Customers won't need a napkin though to indulge because these are e-liquid flavors.

"It's one of the those things I never thought I would be able to do is quit smoking," said Coling Rick, a co-owner at NicVape.

"We're not cigarettes, we're not burning smoke," he said.

Instead of smoking, it's called vaping. Liquid nicotine is put into a tube. It then heats the liquid, which creates a vapor users inhale. E-cigarette makers say the vapor is a harmless water vapor.

"For the first time smokers have an option that works," Rick said.

Right now, e-cigarettes aren't regulated by the Food and Drug Administration and there are burning questions as to what's in e-cigarettes.

"There's four things- there's propylene glycol, vegetable glycerin, food flavoring and pure nicotine," he said.

Researchers with the FDA announced on Tuesday that they hope to have new rules in place for e-cigarettes by the end of the month.

"What we don't want to happen is to have the FDA lump us in with the Tobacco Act," Rick said.

However, Carol Reeves, executive director with the Greenville Family Partnership, said that's exactly what should happen.

"The flavoring themselves can be toxic. We know nicotine is poison," she said.

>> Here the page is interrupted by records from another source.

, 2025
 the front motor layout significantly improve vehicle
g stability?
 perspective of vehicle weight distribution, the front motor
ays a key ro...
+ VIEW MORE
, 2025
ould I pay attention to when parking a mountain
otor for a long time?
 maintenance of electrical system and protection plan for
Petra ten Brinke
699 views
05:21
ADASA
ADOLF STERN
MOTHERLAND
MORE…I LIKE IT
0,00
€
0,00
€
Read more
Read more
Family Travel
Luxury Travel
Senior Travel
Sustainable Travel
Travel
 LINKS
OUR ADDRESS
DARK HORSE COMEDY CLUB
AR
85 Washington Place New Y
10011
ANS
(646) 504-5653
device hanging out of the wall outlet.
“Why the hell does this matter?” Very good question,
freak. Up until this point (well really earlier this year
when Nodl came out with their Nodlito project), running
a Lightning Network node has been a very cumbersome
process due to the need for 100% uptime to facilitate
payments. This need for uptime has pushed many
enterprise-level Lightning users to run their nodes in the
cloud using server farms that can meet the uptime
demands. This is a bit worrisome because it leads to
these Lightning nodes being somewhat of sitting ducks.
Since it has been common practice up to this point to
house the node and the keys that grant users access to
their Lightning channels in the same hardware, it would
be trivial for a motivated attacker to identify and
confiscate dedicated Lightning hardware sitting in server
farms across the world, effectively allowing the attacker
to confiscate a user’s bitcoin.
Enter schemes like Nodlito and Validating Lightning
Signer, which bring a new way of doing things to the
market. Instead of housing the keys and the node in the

Members with the organization focus on drug and tobacco prevention,  and are working on a new campaign to get universities like Furman to go tobacco free.  And they want to include e-cigarettes.

"The word is out that it's a cool thing-better than smoking, safer than smoking. Maybe, but the jury is still out," Reeves said.

She says e-cigarette makers market to young customers.

"All the kids are using the term 'vaping.' You don't really need to be inhaling anything into your lungs besides oxygen," she said.

But for Rick, a former smoker, e-cigarettes really helped him stop smoking, he says.

The FDA could decide to force the e-cigarette industry to disclose ingredients, or put health warning labels on their products.

Members with the Greenville Family Partnership are sponsoring an event called Follow the Signs on Thursday, May 1, at 7 p.m.  La Tanisha Wright, an anti-tobacco activist, is the speaker and will talk about tobacco marketing. The event will be held at Long Branch Baptist Church, which is located at 28 Bolt Street, Greenville, SC.